Il permettra, à n’en pas douter, de remettre sur le marché des terres agricoles, et non plus des parts de société, à des prix pratiqués dans la région pour des immeubles de même ordre, sans faire subir aux attributaires desdites terres le poids de la fiscalité liée à l’application du régime fiscal des plus et moins-values professionnelles qui serait normalement applicable, notamment en cas de retrait partiel ou total d’actifs ou en cas de dissolution d’une société.

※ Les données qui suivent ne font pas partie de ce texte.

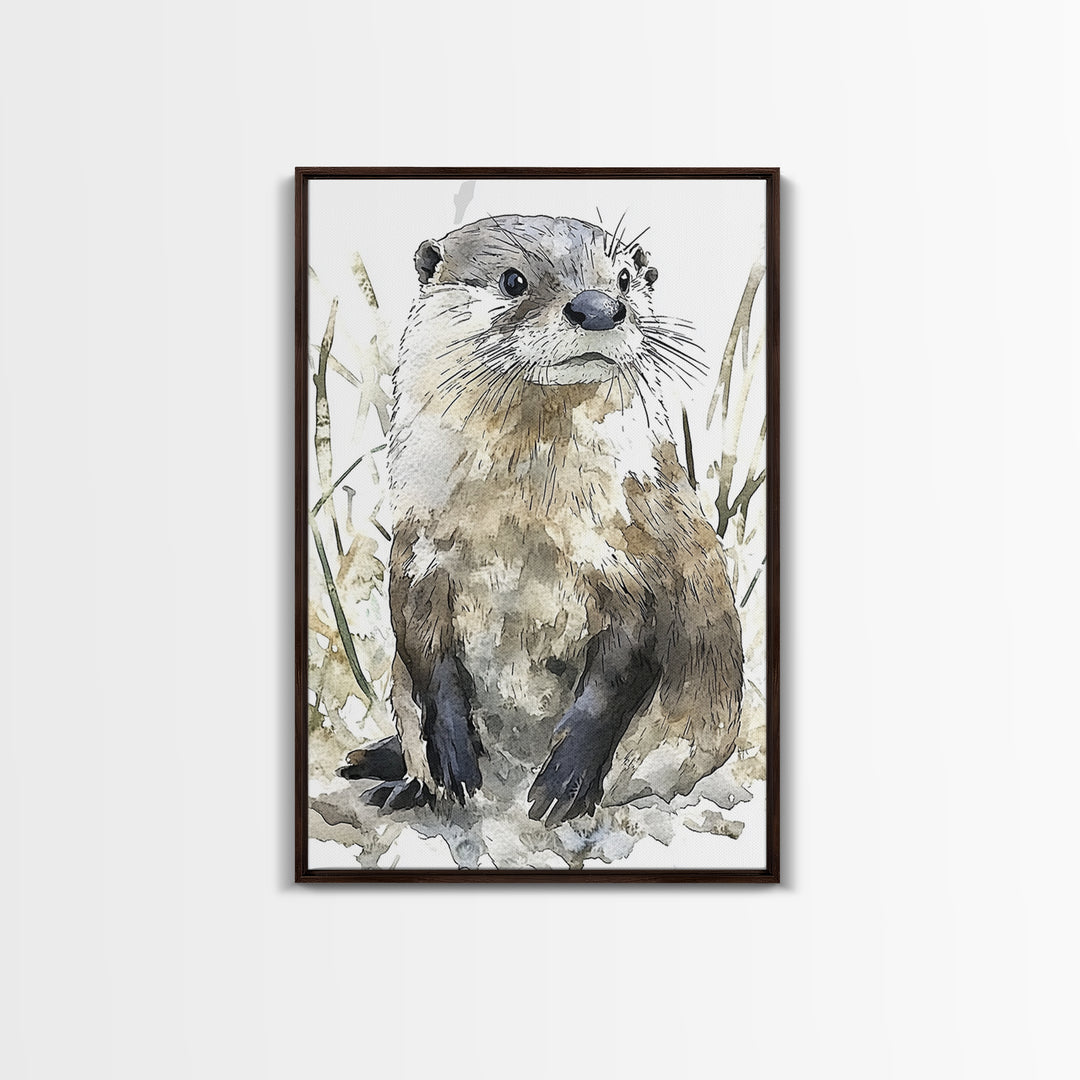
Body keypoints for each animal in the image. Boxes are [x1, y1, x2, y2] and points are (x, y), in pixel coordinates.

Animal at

A titre d’exemple, une étude fiscale a été engagée en 2016 par une Safer avec les partenaires locaux pour envisager un démembrement d’une société agricole qu’elle a pu acquérir à l’amiable (exploitation de 750 hectares pour un montant de plus de 23 millions d’euros) et permettre de répondre à plusieurs projets agricoles et à plusieurs sollicitations en matière de compensation d’emprises foncières sur l’Agglomération de Compiègne, l’agglomération de Creil mais aussi avec les Voies Navigables de France pour l’opération Seine Nord Europe. Malheureusement, cette opération n’a pu aboutir du fait des incidences financières fiscales très importantes de plusieurs millions d’euros liées à la fiscalité des plus-values. Au final, la Safer a revendu cette exploitation à un unique attributaire.

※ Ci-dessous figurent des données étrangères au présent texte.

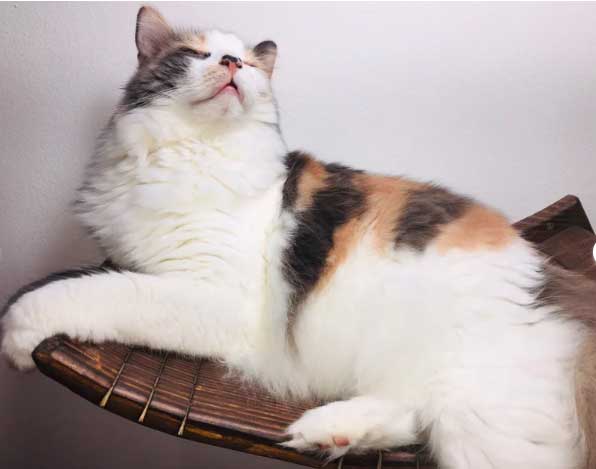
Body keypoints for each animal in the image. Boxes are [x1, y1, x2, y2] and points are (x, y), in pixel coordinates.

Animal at [1, 6, 596, 468]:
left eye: (244, 61)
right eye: (195, 55)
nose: (231, 63)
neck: (195, 149)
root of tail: (550, 279)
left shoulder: (215, 298)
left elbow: (95, 291)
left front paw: (19, 329)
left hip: (474, 411)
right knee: (409, 410)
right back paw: (329, 430)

Dans un contexte où se développent des entreprises aussi importantes (en surface et en valeur) que complexes (en termes d’organisation et de gouvernance), cette mesure fiscale permettra de libérer les terres des structures sociétaires et, conformément aux objectifs de la politique en faveur de l’agriculture (art. L. 1 du code précité), de faciliter l’accès au foncier agricole et de favoriser la transmission des exploitations et l’installation des jeunes agriculteurs. Aussi, pour y parvenir, les sociétés d'aménagement foncier et d'établissement rural doivent pouvoir disposer d’un délai plus long (douze mois au lieu de six) pour éventuellement se substituer à un ou plusieurs attributaires. Ce nouveau délai leur permettra notamment de mieux maîtriser le foncier, de rechercher les meilleurs projets sur le territoire concerné et d’accompagner les attributaires dans leur projet et leur plan de financement. Le vendeur de son côté augmente ses chances de trouver un acquéreur solvable et capable d’assurer la mise en valeur des biens en cause pendant au moins toute la durée du cahier des charges (10 ans au moins et 30 ans au plus).

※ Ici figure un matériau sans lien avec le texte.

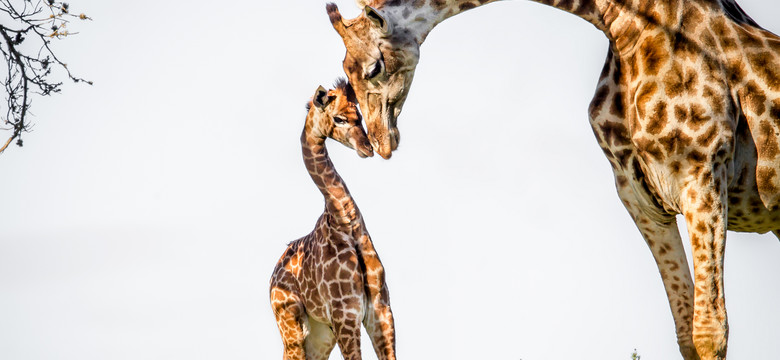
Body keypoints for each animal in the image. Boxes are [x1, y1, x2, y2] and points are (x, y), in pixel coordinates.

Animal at [272, 80, 400, 360]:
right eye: (339, 118)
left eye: (359, 115)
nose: (368, 148)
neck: (345, 223)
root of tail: (272, 276)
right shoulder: (345, 313)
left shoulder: (381, 309)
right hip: (291, 324)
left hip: (320, 333)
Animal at [326, 0, 780, 360]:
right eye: (343, 71)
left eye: (373, 67)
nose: (380, 142)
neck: (627, 27)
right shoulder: (641, 199)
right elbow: (687, 335)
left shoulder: (701, 174)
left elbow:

La mesure proposée par cet amendement représente davantage un manque à gagner qu’une perte de recette pour l’Etat, dans la mesure où ameublie, la terre devient aujourd’hui un droit de créance dont les transferts interviennent généralement, pour les sociétés agricoles, avec une fiscalité réduite (droit fixe d’enregistrement de 125 euros, en application de l’article 730 bis du code général des impôts), qui ne tient pas compte des plus-values latentes. La tendance est de fait à la non-dissolution de ces sociétés, qui sont transmises d’un bloc et ne peuvent donc être acquises que par de rares structures, elles-mêmes de grande complexité et exploitant des surfaces très importantes (par exemple, en septembre dernier, une Safer a été notifiée d’une cession partielle de parts de SCEA à une société d’investissement pour un montant de plus de 16 millions d’euros avec des actifs représentant plus de 650 hectares de terres agricoles). Ces actifs restant au bilan de la société et n’étant ainsi jamais revalorisés, l’Etat ne perçoit aucune taxe sur les plus-values.
L'intervention des Safer sur le marché sociétaire représentait en 2018 environ 23 millions d’euros. Si on estime (source Ministère de l’Agriculture) que le foncier représente 65 % de l’actif total d’une exploitation, et que la plus-value moyenne sur ces actifs est de 10 %, le manque à gagner pour l’Etat serait inférieure à 500 000 euros.
Tel l'objet du présent amendement.
NB :La rectification consiste en un changement de place (d'un article additionnel après l'article 6 vers un article additionnel après l'article 5 ter).